Sunday, August 9, 2009

Lessons of a Stress Fracture


"It's just a tiny stress fracture," I heard myself saying on several occasions to people who asked about the Aircast I'm hobbling around in these days. "There's a really small crack in a really tiny bone on the bottom of my foot. I could barely see it in the X-ray."

The truth is, I had lived with and walked on this stress fracture for more than a week before even calling the orthopedist's office for an appointment. I knew weird and uncomfortable things were going on in my foot, especially when I was walking for exercise, and especially doing the hilly part of the neighborhood, and at the end of the day.

I thought it had to do with my new sneakers, just a few weeks old, purchased to replace my beaten-down old ones and to support my increased walking routine. I had even thought of going back to the athletic shoe store rather than the doctor to see about some different insoles for the shoes. David was the one who nixxed that idea and suggested I really ought to call the doctor.

Even so, I saw no reason to insist on an appointment right away; after all, it probably just had to do with my new shoes, right? So I waited for an appointment in a couple of weeks and kept on walking. Only I started to find my foot hurting enough at the end of each day to start elevating it and applying ice.

I know it may sound kind of stupid, but I have to say it took me more than a week after seeing the X-ray and learning I had a stress fracture, more than a week of acting as if the Aircast meant I could still do most everything I usually do, only a lot slower, before I realized this wasn't working at all. My foot still felt terrible, especially at the end of the day. Some days I even thought it felt worse than before.

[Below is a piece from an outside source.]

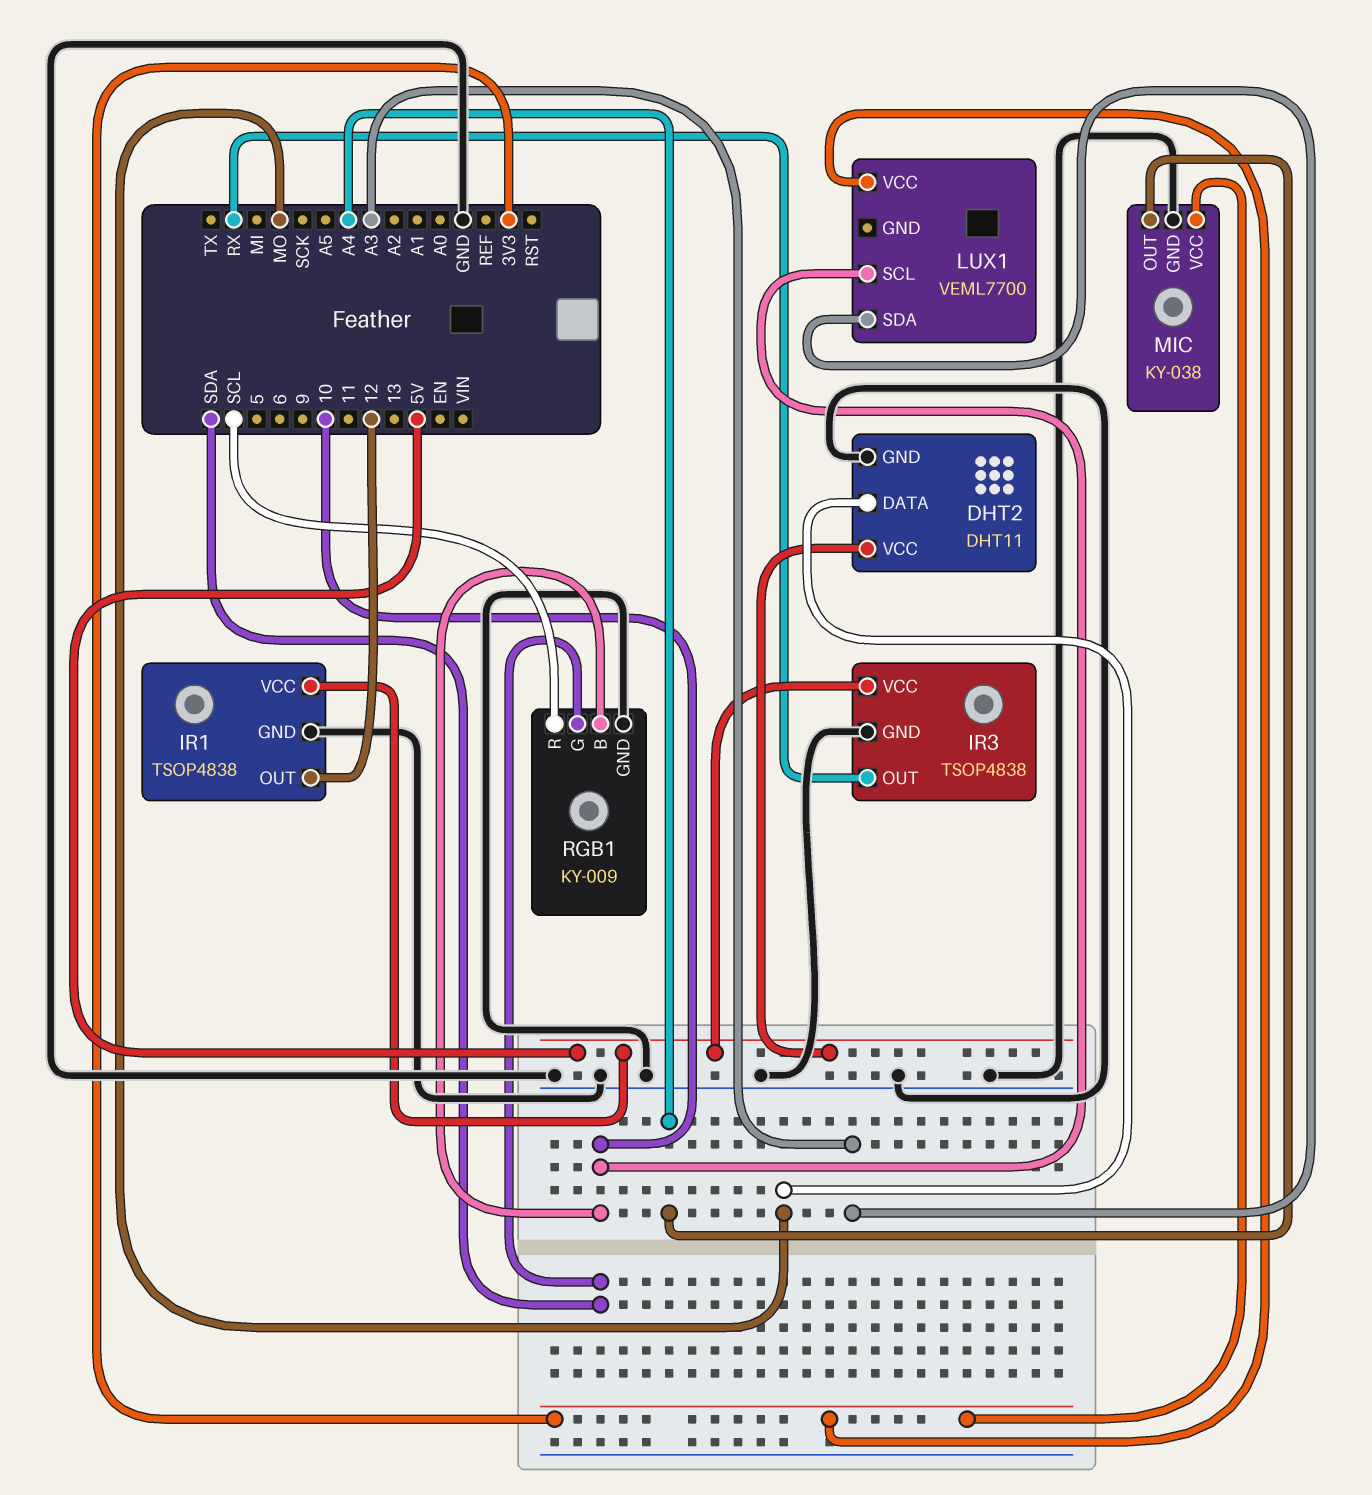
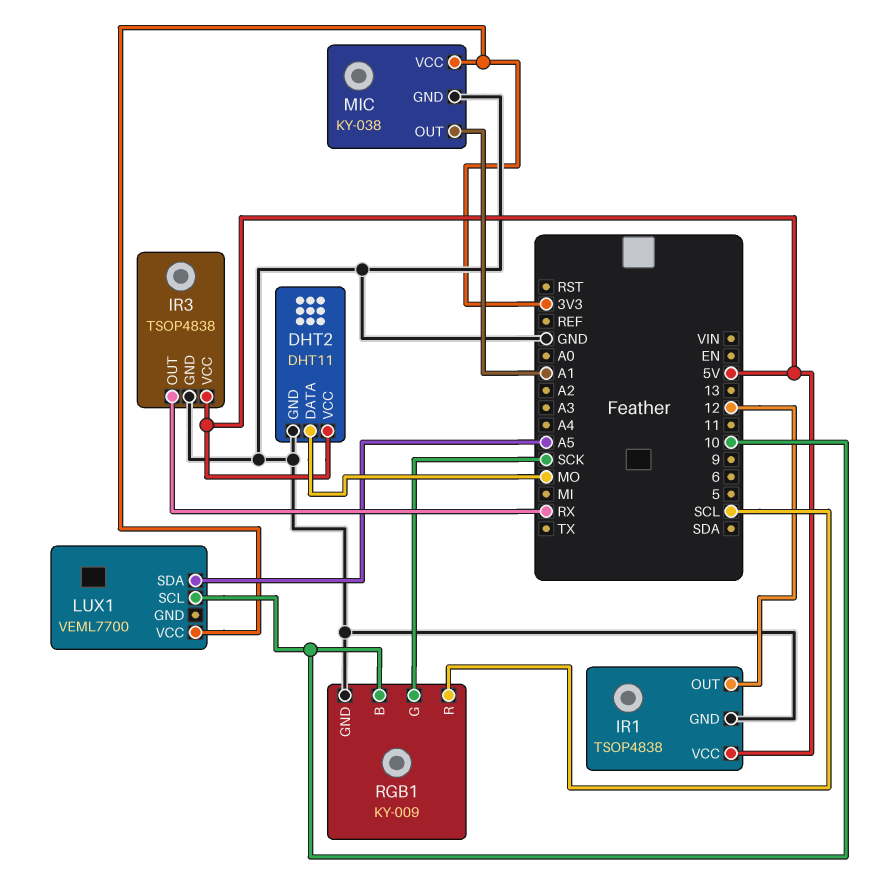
LUX1 pin SDA: A3 -> A5
MIC pin OUT: A4 -> A1
RGB1 pin G: SDA -> SCK

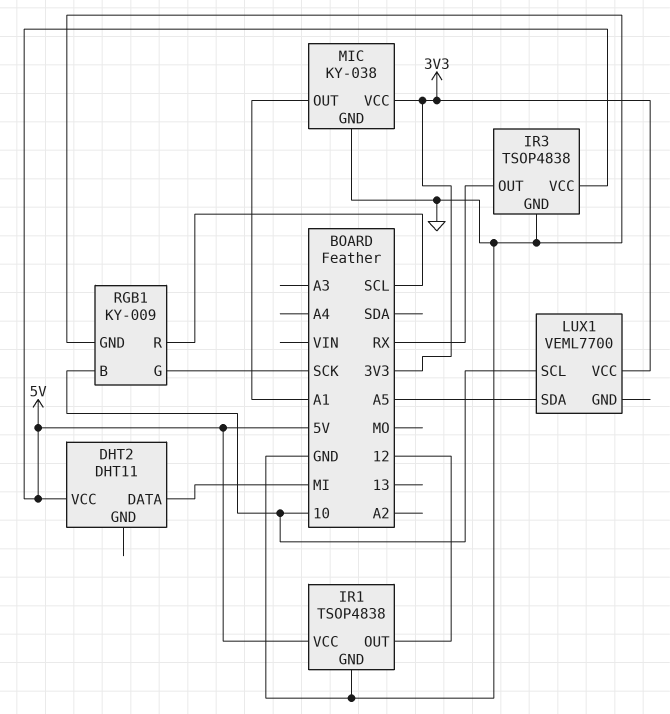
DHT2 pin DATA: MO -> MI
DHT2 pin GND: GND -> none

So then I backed up a bit and took stock, checked in with myself more honestly. Here's the part that may sound really stupid: for more than a week I acted as if the more important half of the term "stress fracture" was the word "stress" rather than the word "fracture", as if a stress fracture is more about stress (subtext: and only wimps get over-stressed just from walking more--I mean, please!) than about a broken bone. I even looked it up on "Web MD"!

Here's what my computer's "New Oxford American Dictionary" says about "stress fracture": "a fracture of a bone caused by repeated (rather than sudden) mechanical stress." It's really about the way the fracture happens rather than any value judgment on the fracture itself or on the character of the sufferer! (If I worked in medicine, would I be less quick to read moral content into a diagnosis?)

Ever so slowly I began to take that in. Every so slowly I realized that if I don't honestly pay attention to my foot and patiently listen to what it tells me, whether I like those messages or not, I am only going to delay the healing process and likely increase my frustration with not being able to walk and move around easily outdoors (and in) for weeks to come.

Whether I feel like a wimp or not because my bone broke while walking in my own neighborhood--rather than, say, falling from a rock climb or (as Bekah a few years ago) in a dramatic landing while dancing--is of no concern to my foot! And of course it's a big waste of time and energy anyway.

Happily now after a couple of days of listening better, of not asking too much of my foot to begin with, of adding an ace bandage to its support system, and of putting it up several times a day rather than only when it throbs I can actually believe that it might heal eventually!

How lovely to know that "pushing through pain" is not always the best option! How much more content I feel to be functioning more as a friend of my still amazing and irreplaceable body than as an adversary.

So it took me a while to learn these perhaps obvious lessons. That just gives me the chance to learn another one--not beating myself up over it. Better just to enjoy the hidden benefits of not being very able to handle those trips to the cellar to do laundry, and other assorted pleasures!

And maybe it's time to break out the vari-colored Sharpies to decorate the bland, grey Aircast.

2 comments:

David Heald said...

Glad I played a part--if only a small one--in the learning process. No doubt, I will have to apply the same lessons someday. Good Luck, Dave!

Anonymous said...

Beautiful reflection once again, Sukie.